Tenir ou lâcher sa main ?
Les rues, les gares, les parcs, les bords du lac… Je ne sais pas pour vous, mais moi, quand je regarde autour de moi, dans ces espaces publics, je ne vois jamais (ou très rarement) des couples LGBTIQ+ se tenir la main, s’embrasser ou avoir un simple geste de tendresse. Pourtant, quoi de plus naturel que de vouloir montrer de l’affection à une personne qu’on aime ? Et ce, n’importe où ? Pourquoi certains espaces seraient réservés à certaines personnes et pas d’autres ?
En tant que femme cisgenre, dyadique* et non hétéro, j’aimerais bien dire que lorsque je tiens la main à une femme dans la rue, que je me fiche des potentielles remarques ou regards qui peuvent se poser sur nous. J’aimerais pouvoir dire que mon élan amoureux dépasse tout ça, toute cette haine ou agressivité gratuite. Sauf qu’évidemment, ce n’est pas si simple.
Alors oui, on avance, les personnes LGBTIQ+ commencent à être plus représentées dans les médias, on parle beaucoup plus du respect des orientations sexuelles, de transidentité, la question du mariage est en cours de traitement, mais il y a quand même des choses qui stagnent. Les lois sont certes nécessaires, mais elles ne suffisent pas.

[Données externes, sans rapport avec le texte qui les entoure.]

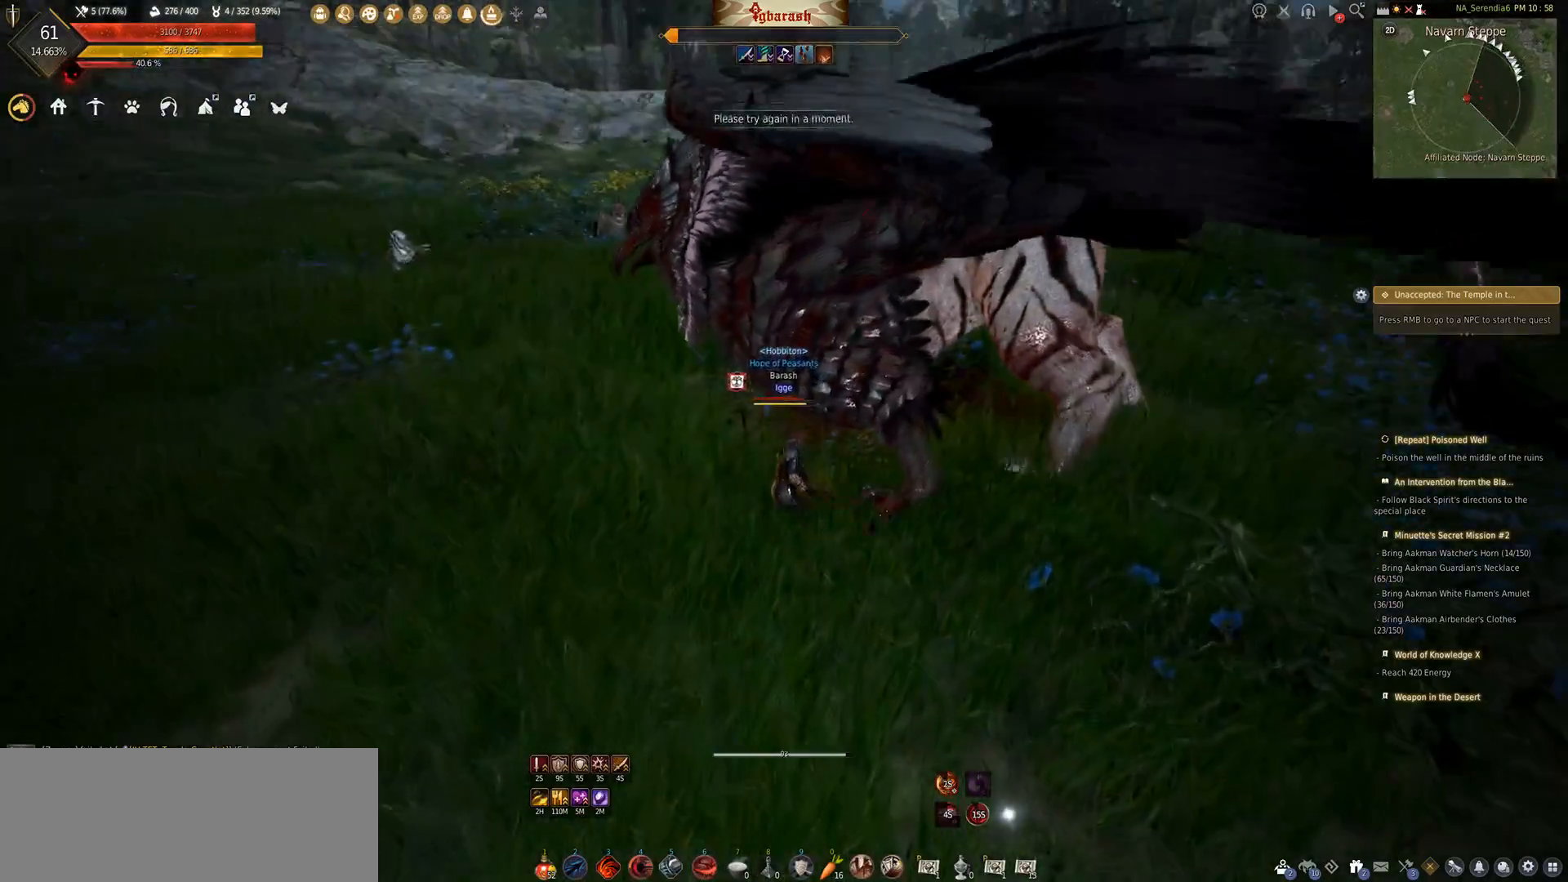
{"keys": ["shift_l"], "mouse": ["right"], "events": [[67, "d", "up"], [283, "mouse_right", "down"], [400, "mouse_right", "up"], [483, "mouse_right", "down"]]}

La transphobie, la biphobie et l’homophobie sont toujours bien présentes.
Combien de fois ai-je entendu, en discutant avec des personnes LGBTIQ+, les difficultés dans les couples qui pouvaient être engendrées par ces thématiques, la peur d’être agressé·e physiquement ou verbalement ou simplement, l’envie de ne pas avoir à se justifier constamment d’exister ou d’aimer les personnes qu’on aime, face à des personnes fermées d’esprit qui pensent que l’amour ou l’identité sont des sujets de débats…

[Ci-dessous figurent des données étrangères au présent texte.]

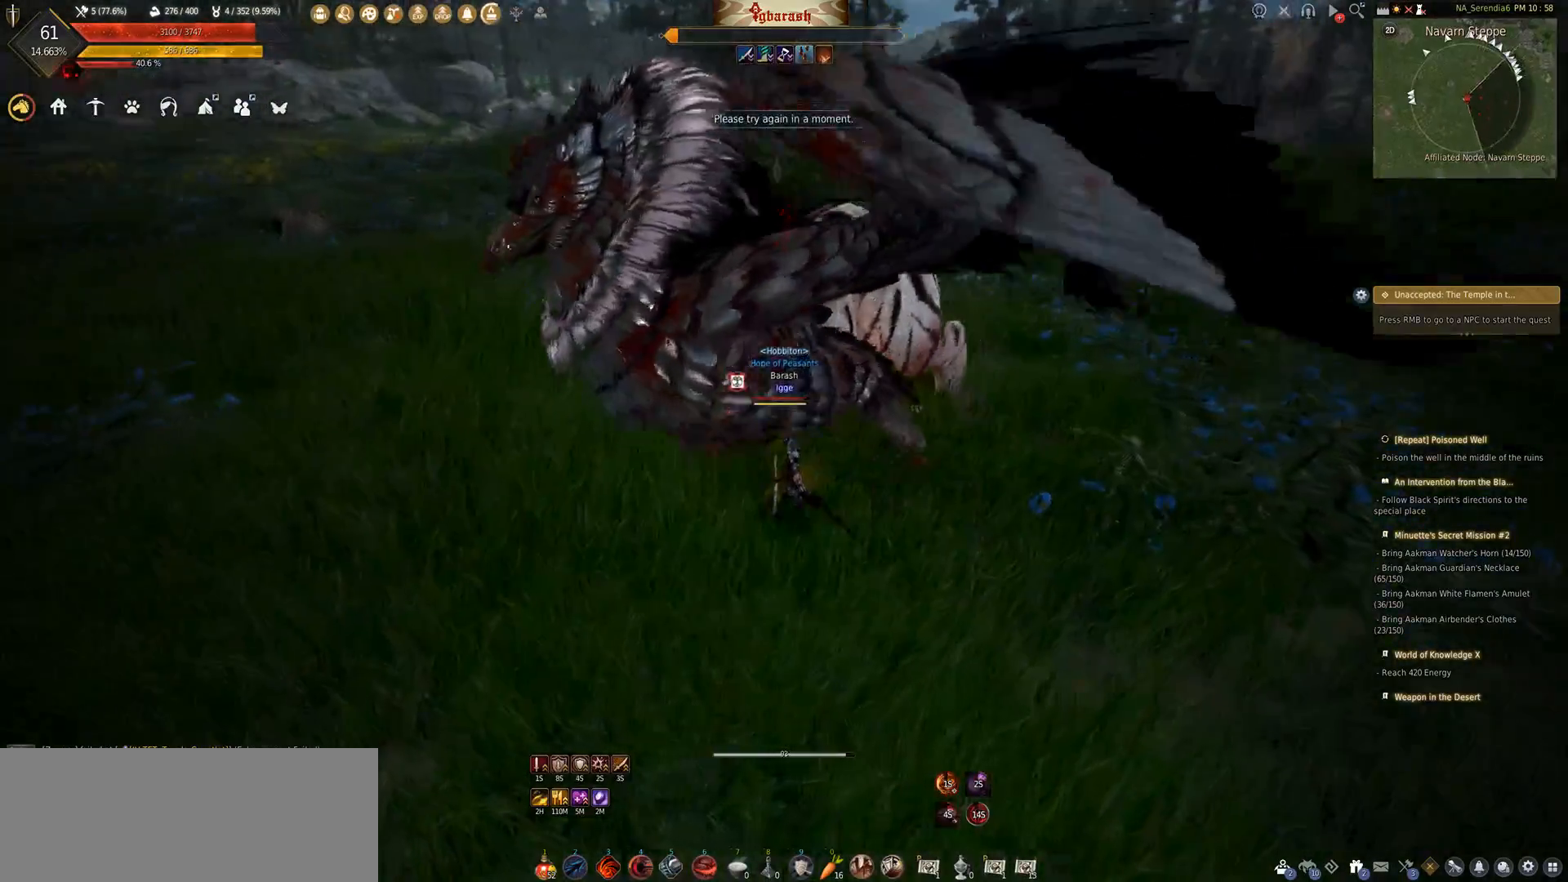
{"keys": ["shift_l"], "mouse": ["right"], "events": [[50, "mouse_right", "up"], [117, "mouse_right", "down"], [183, "mouse_right", "up"], [267, "mouse_right", "down"], [367, "mouse_right", "up"], [433, "mouse_right", "down"]]}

*"une personne qui rentre dans les standards mâles ou femelles, c’est à dire non-intersexe" - La Vie En Queer
(In)visibles : un projet pour visibiliser la représentation des couples et familles LGBTIQ+
C'est pourquoi, nous avons lancé un projet avec Zoé et Bruno : (In)visibles dans l’espace public, qui a pour but de visibiliser les couples et familles LGBTIQ+ dans la rue afin de sensibiliser les gens, et surtout les jeunes à la thématique. On espère que ce projet va aider les personnes concernées à se sentir mieux et à moins se censurer s’ils/iels/elles ont envie de partager de l’affection avec leur conjoint·e·x en public. Avec nos participantes et Bruno, le photographe de l’équipe, on vient de terminer notre tout premier shooting photo pour le dossier de financement de notre projet.
En écoutant mes participantes témoigner, je réalise qu’on ne les a pas mis dans une situation simple. Se promener dans une rue avec un photographe et une journaliste radio qui vous suit, ça attire les regards. Mais en plus, si c’est un couple de femmes qui s’embrasse, ça les attire doublement.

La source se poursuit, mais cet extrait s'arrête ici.